This entry was posted in Conferences, Interviews, Presentations, Recipes, ResearchBlogging, Reviews, Snippets, Thoughts and tagged , . Bookmark the permalink.

17 Responses to The trouble with DOIs

  1. Joerg Heber says:

    DOI for all sorts of scholarly content (blogs, wikipedia pages?) would be great! Though someone would have to issue these. Anyway, you’re right, the problem with doi’s is an issue. It would require publishers to confirm with stricter, web friendly formats etc. Probably will be difficult to get everone in line.

    By the way, for the journal I work for (Nature Materials) we indeed recently changed the doi in the reference list to the URL format…

  2. Martin Fenner says:

    Jörg, currently scholarly DOIs are issued by CrossRef and DataCite. I think they are useful for things beyond journal articles and datasets, but maybe not for microattributions such as Wikipedia articles. DOIs for blog posts would be great, but it would require a commitment to make both the DOI and content persistent.

    Have you thought about using shortDOIs for Nature Materials? I don’t know all the details about them, but they look like the web-friendly version of full DOIs.

  3. Joerg Heber says:

    well, Martin, I meant that any such scheme would have to be really easy for a blogger to implement.

    As for the shortened DOIs, it sounds good to me, I’ll pass it on. We already use an in-house URL shortener for other websites, so it might make good sense.

  4. Pingback: DOIs aren't as easy as they seem - materialsdave.com

  5. Phillip Lord says:

    We implemented DOIs for knowledgeblog.org (currently experiencing some unfortunate downtime, am afraid), using datacite DOIs. We did this because people think that they add credibility, and not for any other technical reasons.

    The bottom line is, given all the hassles that you report from using DOIs, I fail to understand why adding them to blogs make sense. They are a legacy technology anyway. DOIs will break ping backs and trackbacks. Blogs can advertise their own metadata, and host their own permalinks. The technology is enough.

    Permanence is a social issue anyway. “Permalinks” do go away. The solution to this is to make sure your blog is archived by one of the Web Archives that exist. Even during our downtime at knowledgeblog, you can still get to the content, with identifiers.

  6. Phillip Lord says:

    Incidentally, we discussed our own experiences with DOIs back in February.

    For those who are interested….

    http://www.russet.org.uk/blog/2011/02/the-problem-with-dois
    http://blog.fuzzierlogic.com/archives/473

  7. Roderic Page says:

    DOIs like 10.1642/0004-8038(2002)119[0088:SSCPEO]2.0.CO;2 are based on SICIs, an identifier scheme for generating unique identifiers for articles based on metadata for the article itself. It’s a clever idea, although the spec is somewhat baroque. JSTOR used SICIs but now seems to have abandoned them in favour of URLs with integers. BioOne seems to have gone through a phase of using SICIs to construct DOIs, but now uses simpler identifiers.

    The URL encoding issue also affects Mendeley, which often fails to correctly encode BioOne URLs.

Task details
Can you resume the comment thread about DOIs, starting right after its last comment? The data below comes from an unrelated source.

Source data
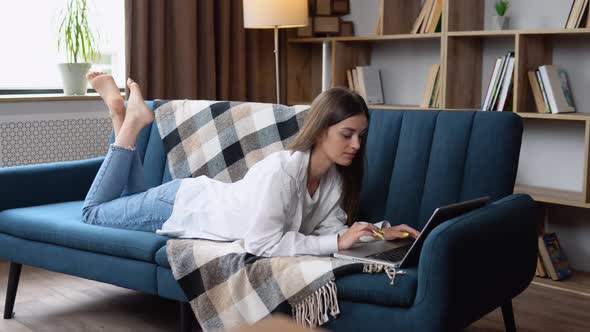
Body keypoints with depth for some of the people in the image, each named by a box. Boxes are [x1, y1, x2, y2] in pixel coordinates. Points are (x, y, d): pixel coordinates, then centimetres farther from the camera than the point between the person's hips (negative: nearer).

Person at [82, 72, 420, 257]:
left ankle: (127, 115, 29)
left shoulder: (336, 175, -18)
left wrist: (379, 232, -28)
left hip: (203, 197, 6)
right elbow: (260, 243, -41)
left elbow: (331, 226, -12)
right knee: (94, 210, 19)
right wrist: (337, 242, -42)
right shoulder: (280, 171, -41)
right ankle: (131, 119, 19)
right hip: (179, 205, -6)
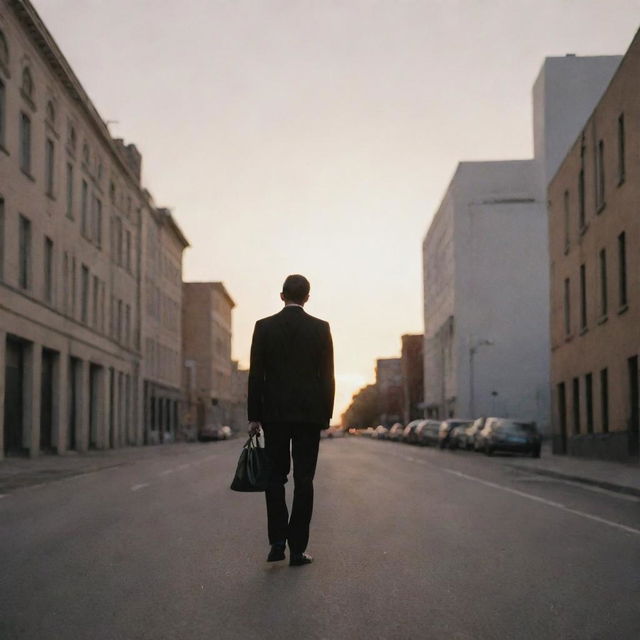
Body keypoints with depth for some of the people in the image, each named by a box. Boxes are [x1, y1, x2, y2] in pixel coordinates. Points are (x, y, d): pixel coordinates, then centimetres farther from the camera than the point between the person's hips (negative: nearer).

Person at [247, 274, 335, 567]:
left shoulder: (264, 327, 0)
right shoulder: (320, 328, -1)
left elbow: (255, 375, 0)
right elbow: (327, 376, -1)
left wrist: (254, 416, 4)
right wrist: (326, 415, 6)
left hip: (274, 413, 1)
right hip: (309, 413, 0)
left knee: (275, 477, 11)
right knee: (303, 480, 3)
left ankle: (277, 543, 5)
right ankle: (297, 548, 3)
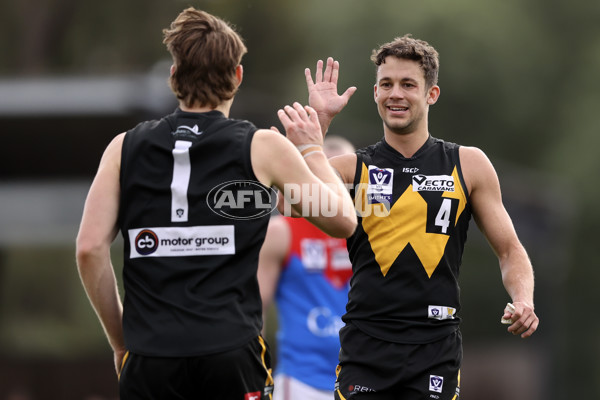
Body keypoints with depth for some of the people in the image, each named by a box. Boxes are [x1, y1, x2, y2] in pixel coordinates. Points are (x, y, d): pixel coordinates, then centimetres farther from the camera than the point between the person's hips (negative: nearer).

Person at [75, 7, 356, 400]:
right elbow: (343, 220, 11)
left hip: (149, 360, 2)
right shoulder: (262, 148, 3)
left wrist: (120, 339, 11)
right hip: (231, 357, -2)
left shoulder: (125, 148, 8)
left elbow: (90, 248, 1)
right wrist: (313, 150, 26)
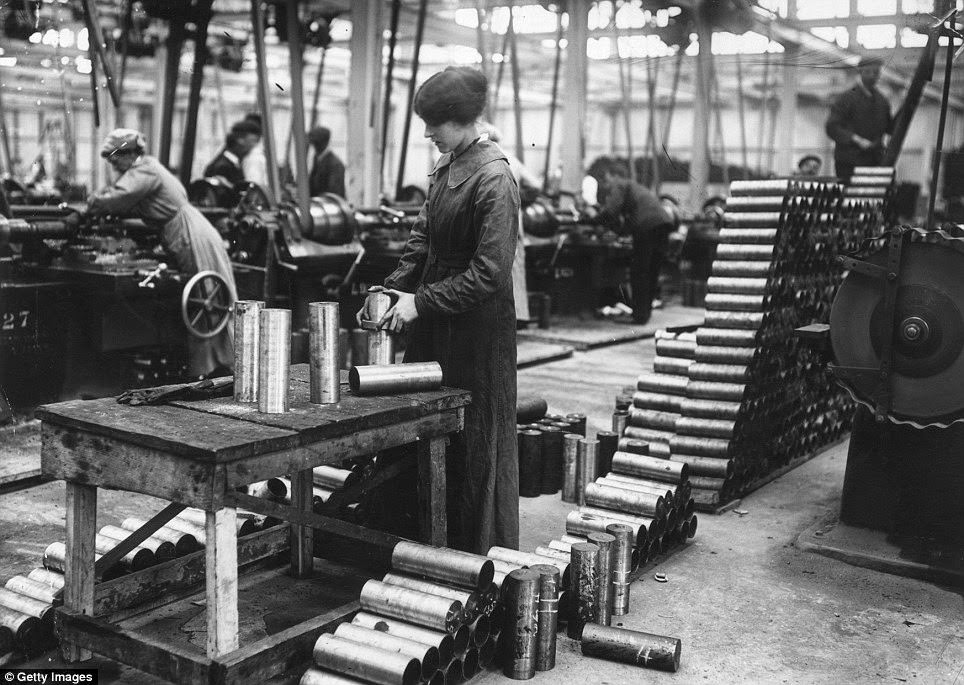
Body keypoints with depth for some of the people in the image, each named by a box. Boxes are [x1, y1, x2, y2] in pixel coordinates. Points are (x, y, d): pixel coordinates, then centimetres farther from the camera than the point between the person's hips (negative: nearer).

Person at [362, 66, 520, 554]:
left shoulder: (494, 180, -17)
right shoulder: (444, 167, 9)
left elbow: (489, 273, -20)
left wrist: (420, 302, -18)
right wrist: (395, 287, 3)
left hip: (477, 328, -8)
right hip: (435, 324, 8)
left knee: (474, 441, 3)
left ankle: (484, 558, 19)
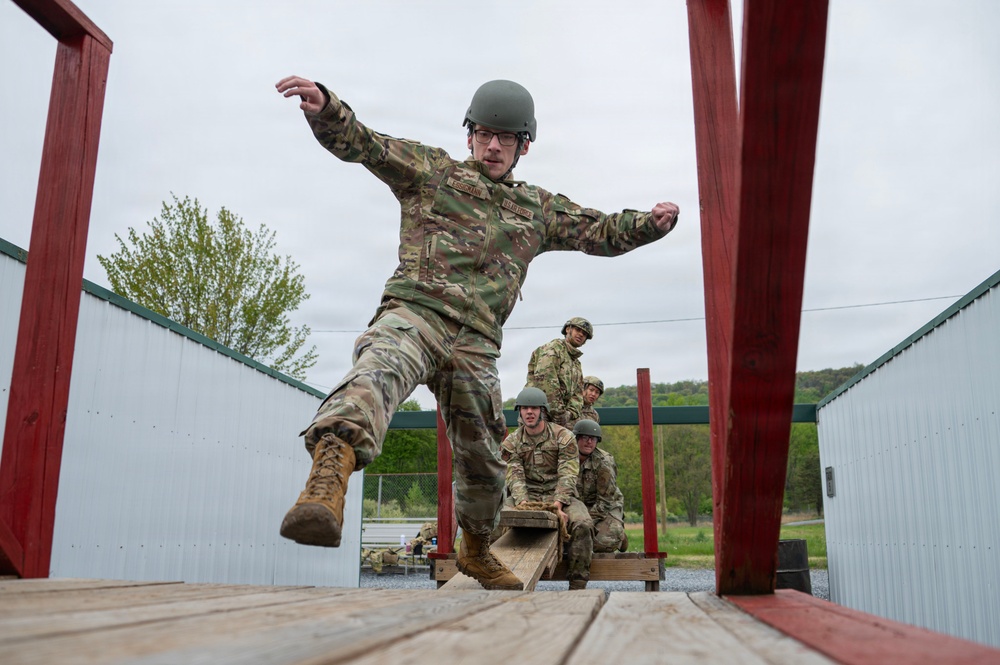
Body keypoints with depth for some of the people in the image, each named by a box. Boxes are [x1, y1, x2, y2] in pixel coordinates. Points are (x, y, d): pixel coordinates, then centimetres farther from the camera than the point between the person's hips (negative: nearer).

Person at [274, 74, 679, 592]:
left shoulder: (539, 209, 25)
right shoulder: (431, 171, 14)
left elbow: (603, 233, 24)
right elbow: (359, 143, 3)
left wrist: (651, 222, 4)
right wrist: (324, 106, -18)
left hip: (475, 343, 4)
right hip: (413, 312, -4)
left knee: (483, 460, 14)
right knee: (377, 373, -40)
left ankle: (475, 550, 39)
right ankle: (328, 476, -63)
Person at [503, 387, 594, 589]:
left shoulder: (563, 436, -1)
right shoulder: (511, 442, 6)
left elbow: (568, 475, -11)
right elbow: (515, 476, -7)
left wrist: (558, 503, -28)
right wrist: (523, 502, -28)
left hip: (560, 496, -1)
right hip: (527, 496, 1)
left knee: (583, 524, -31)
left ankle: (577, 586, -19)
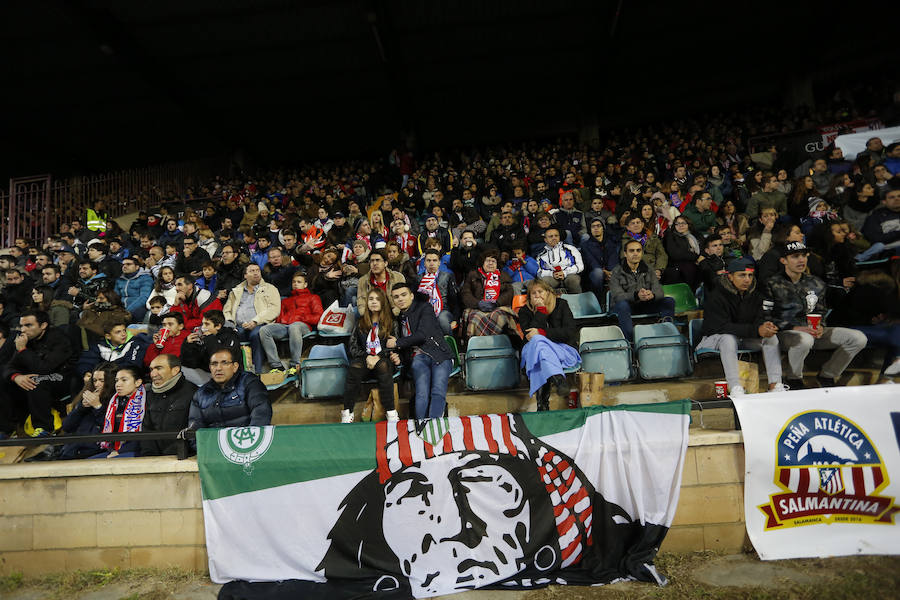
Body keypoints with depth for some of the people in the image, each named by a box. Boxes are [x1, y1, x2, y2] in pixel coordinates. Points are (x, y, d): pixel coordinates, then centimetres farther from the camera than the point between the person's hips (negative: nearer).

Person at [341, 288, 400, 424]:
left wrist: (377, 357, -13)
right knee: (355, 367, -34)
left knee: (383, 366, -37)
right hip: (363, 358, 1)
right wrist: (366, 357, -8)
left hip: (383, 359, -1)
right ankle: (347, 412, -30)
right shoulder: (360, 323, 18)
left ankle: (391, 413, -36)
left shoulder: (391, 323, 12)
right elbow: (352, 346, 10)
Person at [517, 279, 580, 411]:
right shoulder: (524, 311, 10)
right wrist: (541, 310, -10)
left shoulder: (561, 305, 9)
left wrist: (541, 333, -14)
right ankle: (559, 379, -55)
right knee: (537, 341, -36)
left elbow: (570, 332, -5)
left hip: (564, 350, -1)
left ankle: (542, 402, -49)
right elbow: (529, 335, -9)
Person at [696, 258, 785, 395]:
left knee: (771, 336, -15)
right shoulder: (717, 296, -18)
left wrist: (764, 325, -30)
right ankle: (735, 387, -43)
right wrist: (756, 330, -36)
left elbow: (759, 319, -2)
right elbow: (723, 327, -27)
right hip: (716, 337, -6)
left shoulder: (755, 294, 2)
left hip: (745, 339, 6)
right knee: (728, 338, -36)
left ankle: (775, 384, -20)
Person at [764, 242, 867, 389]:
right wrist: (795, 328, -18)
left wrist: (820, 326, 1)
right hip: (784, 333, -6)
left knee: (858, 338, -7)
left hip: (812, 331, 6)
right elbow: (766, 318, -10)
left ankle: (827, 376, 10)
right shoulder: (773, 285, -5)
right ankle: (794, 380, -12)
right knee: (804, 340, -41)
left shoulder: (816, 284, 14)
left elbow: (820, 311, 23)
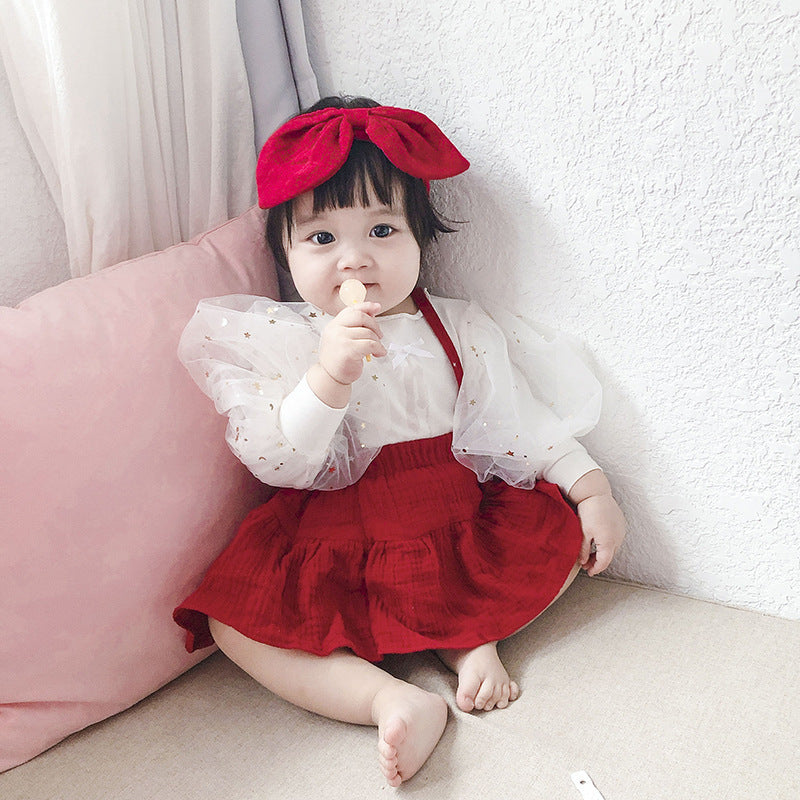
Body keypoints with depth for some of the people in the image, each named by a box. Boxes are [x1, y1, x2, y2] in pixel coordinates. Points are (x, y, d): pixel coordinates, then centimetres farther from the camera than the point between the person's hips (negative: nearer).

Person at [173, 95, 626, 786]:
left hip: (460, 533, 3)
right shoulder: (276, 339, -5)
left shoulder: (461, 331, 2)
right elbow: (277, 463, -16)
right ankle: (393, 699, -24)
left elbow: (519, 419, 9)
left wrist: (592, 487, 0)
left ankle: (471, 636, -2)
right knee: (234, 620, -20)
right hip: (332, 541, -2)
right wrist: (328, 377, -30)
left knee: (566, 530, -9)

Your response
  8. Martin, you say you can’t find an API for generating short DOIs…

    The ‘API’ is simply to call the shortdoi with a normal DOI. So, for example, to get the ShortDOI for the DOI 10.1038/452029a is to call:

    http://shortdoi.org/10.1038/452029a?format=json

    Which results in:

    {
    DOI: “10.1038/452029a”
    ShortDOI: “10/dd3″
    IsNew: true
    }

    This is documented at the bottom of the ShortDOI home page.

    –G

  9. Geoff,

    sorry, I must have been blind. I will implement shortDOIs in ScienceCard, as I see several advantages. Of course I will continue storing regular DOIs internally.

  10. Roderic,

    thanks for explaining SICIs. I think that DOIs based on them are too complicated, and the Wikipedia page you link to says that they are no longer used for DOIs since 2009.

  11. Phil,

    I like to disagree. We need both persistent identifiers and persistent availability of the blog post itself if we want to reliably cite science blog posts. URLs and Web Archives will not really work for this. It doesn’t have to be DOIs, but I don’t see what’s wrong with them or why they are a legacy technology. I’m open to other suggestions, but it is currently difficult to impossible to track the blog posts that discuss scholarly papers, or link to each other. I think this is a problem that we have to solve, and I don’t think that trackbacks and ping packs alone will do.

  12. Phil Lord says:

    “It doesn’t have to be DOIs, but I don’t see what’s wrong with them”

    Then I am totally confused. If you don’t see what is wrong with them, why did you write an entire post called “The trouble with DOIs”?

    I didn’t hold up trackbacks and pingbacks as a solution — simply, as nice technologies that get broken.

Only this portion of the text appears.